▶ **Required work**
Would you transcribe exactly the lines below, starting at the one that contains "thumb cmc: (1145, 469)" and ending with the last line, both included? Leave out all other lines.

▶ **Exercise materials**
+ + + +
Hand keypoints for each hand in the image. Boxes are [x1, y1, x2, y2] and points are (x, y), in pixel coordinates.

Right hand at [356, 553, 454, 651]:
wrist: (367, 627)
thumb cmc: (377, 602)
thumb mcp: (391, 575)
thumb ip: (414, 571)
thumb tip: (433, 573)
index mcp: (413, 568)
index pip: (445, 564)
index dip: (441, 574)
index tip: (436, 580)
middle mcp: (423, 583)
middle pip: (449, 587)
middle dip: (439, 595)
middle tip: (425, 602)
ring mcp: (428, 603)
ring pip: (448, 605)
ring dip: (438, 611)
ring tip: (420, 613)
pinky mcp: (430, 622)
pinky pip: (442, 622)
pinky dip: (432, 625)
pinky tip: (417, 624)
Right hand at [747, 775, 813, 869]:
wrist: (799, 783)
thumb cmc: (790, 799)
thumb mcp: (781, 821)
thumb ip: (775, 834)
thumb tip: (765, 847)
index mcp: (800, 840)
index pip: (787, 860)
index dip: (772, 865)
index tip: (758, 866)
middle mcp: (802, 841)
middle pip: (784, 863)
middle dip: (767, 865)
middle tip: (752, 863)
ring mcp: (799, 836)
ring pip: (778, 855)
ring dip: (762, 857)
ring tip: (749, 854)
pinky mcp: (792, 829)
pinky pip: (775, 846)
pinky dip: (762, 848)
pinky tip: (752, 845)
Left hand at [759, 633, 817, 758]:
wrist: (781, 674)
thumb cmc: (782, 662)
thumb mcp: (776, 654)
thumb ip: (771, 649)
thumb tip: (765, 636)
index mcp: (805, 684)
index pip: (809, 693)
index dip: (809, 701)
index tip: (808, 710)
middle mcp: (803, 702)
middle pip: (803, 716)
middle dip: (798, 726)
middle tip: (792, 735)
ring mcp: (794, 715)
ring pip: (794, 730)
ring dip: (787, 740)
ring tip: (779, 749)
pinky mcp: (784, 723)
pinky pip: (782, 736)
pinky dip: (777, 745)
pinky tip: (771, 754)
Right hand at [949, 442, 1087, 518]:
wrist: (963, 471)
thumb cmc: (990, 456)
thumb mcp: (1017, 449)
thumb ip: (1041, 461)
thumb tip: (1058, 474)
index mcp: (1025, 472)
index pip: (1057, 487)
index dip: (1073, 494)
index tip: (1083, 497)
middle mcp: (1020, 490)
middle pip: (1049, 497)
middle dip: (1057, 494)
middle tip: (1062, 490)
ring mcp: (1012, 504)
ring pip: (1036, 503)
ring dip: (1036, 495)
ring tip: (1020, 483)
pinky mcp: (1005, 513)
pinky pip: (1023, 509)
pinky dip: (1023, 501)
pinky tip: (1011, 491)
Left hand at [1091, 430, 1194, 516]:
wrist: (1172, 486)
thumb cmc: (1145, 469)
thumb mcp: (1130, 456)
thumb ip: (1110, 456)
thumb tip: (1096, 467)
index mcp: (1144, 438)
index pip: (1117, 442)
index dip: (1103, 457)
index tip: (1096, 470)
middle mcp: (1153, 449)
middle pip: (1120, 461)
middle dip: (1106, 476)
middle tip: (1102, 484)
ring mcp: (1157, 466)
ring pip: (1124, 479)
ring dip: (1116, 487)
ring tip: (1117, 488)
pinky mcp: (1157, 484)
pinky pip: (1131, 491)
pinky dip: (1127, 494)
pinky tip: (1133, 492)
+ + + +
▶ **Solution to this problem**
thumb cmc: (1145, 469)
thumb mcp: (1130, 456)
thumb ip: (1110, 456)
thumb tip: (1096, 467)
index mcp: (1144, 438)
index pip: (1117, 442)
index dip: (1103, 457)
index tip: (1096, 470)
middle mcp: (1153, 449)
middle pip: (1120, 461)
middle dip: (1106, 476)
middle tip: (1102, 484)
ring mcp: (1157, 466)
ring pip: (1124, 479)
ring dip: (1116, 487)
ring tip: (1117, 488)
pinky mcp: (1157, 484)
pinky pip: (1131, 491)
pinky dip: (1127, 494)
pinky tip: (1133, 492)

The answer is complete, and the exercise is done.